=== Data shown ===

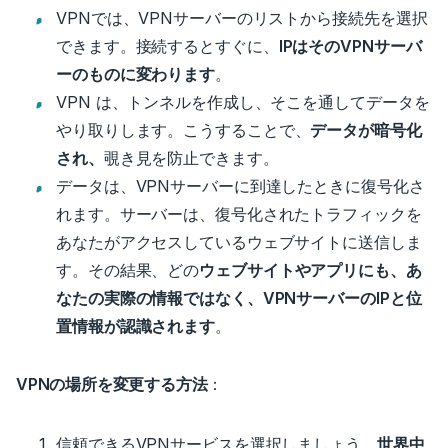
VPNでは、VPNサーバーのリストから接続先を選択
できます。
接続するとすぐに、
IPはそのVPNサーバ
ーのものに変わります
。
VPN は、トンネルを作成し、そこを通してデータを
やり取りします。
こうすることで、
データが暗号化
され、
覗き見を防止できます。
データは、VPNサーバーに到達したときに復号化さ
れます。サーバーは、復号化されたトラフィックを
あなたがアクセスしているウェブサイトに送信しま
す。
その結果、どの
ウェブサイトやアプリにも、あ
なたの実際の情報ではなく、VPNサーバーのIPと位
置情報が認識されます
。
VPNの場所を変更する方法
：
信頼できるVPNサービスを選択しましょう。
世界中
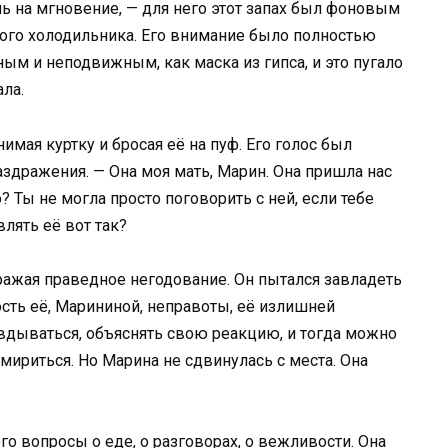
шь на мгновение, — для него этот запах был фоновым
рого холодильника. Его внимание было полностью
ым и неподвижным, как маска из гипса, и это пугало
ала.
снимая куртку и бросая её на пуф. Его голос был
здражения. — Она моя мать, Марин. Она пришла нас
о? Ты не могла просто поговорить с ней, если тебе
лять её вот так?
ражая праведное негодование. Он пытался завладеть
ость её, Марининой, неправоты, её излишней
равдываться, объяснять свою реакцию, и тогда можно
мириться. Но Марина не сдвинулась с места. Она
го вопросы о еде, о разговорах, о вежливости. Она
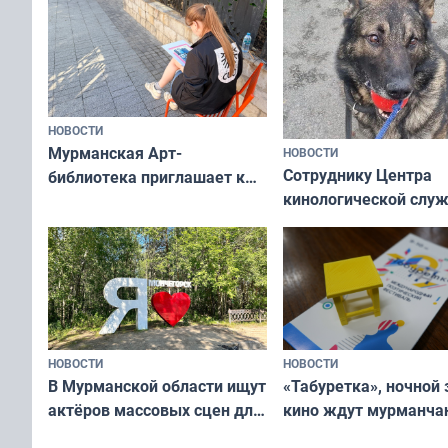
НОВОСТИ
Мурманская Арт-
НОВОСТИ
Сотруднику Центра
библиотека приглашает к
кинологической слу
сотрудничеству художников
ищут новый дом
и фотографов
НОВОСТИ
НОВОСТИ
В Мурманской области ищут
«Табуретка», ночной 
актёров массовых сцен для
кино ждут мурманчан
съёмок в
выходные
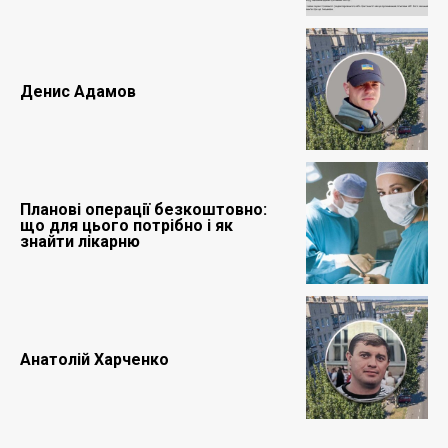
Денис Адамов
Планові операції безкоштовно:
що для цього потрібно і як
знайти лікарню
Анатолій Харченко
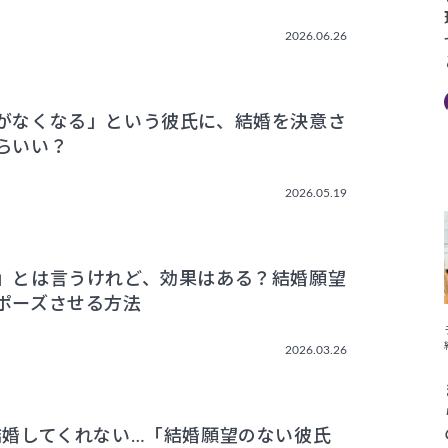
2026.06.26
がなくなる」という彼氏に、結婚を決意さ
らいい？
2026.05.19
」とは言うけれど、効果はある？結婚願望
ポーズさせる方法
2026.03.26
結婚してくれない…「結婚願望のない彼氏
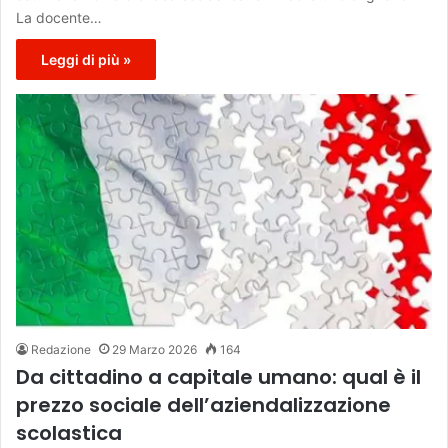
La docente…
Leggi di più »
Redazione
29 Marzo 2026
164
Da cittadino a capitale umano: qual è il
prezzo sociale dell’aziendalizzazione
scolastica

===

§ **Job item**
Put every text line from the entries above into a JSON list of strings, one string per line, with blank lines left out. Leave the pictures out of the answer.

§ **Response to the exercise**
[
  "VPNでは、VPNサーバーのリストから接続先を選択",
  "できます。",
  "接続するとすぐに、",
  "IPはそのVPNサーバ",
  "ーのものに変わります",
  "。",
  "VPN は、トンネルを作成し、そこを通してデータを",
  "やり取りします。",
  "こうすることで、",
  "データが暗号化",
  "され、",
  "覗き見を防止できます。",
  "データは、VPNサーバーに到達したときに復号化さ",
  "れます。サーバーは、復号化されたトラフィックを",
  "あなたがアクセスしているウェブサイトに送信しま",
  "す。",
  "その結果、どの",
  "ウェブサイトやアプリにも、あ",
  "なたの実際の情報ではなく、VPNサーバーのIPと位",
  "置情報が認識されます",
  "。",
  "VPNの場所を変更する方法",
  "：",
  "信頼できるVPNサービスを選択しましょう。",
  "世界中",
  "шь на мгновение, — для него этот запах был фоновым",
  "рого холодильника. Его внимание было полностью",
  "ым и неподвижным, как маска из гипса, и это пугало",
  "ала.",
  "снимая куртку и бросая её на пуф. Его голос был",
  "здражения. — Она моя мать, Марин. Она пришла нас",
  "о? Ты не могла просто поговорить с ней, если тебе",
  "лять её вот так?",
  "ражая праведное негодование. Он пытался завладеть",
  "ость её, Марининой, неправоты, её излишней",
  "равдываться, объяснять свою реакцию, и тогда можно",
  "мириться. Но Марина не сдвинулась с места. Она",
  "го вопросы о еде, о разговорах, о вежливости. Она",
  "НОВОСТИ",
  "Мурманская Арт-",
  "НОВОСТИ",
  "Сотруднику Центра",
  "библиотека приглашает к",
  "кинологической слу",
  "сотрудничеству художников",
  "ищут новый дом",
  "и фотографов",
  "НОВОСТИ",
  "НОВОСТИ",
  "В Мурманской области ищут",
  "«Табуретка», ночной ",
  "актёров массовых сцен для",
  "кино ждут мурманчан",
  "съёмок в",
  "выходные",
  "Денис Адамов",
  "Планові операції безкоштовно:",
  "що для цього потрібно і як",
  "знайти лікарню",
  "Анатолій Харченко",
  "2026.06.26",
  "がなくなる」という彼氏に、結婚を決意さ",
  "らいい？",
  "2026.05.19",
  "」とは言うけれど、効果はある？結婚願望",
  "ポーズさせる方法",
  "2026.03.26",
  "結婚してくれない…「結婚願望のない彼氏",
  "La docente…",
  "Leggi di più »",
  "Redazione",
  "29 Marzo 2026",
  "164",
  "Da cittadino a capitale umano: qual è il",
  "prezzo sociale dell’aziendalizzazione",
  "scolastica"
]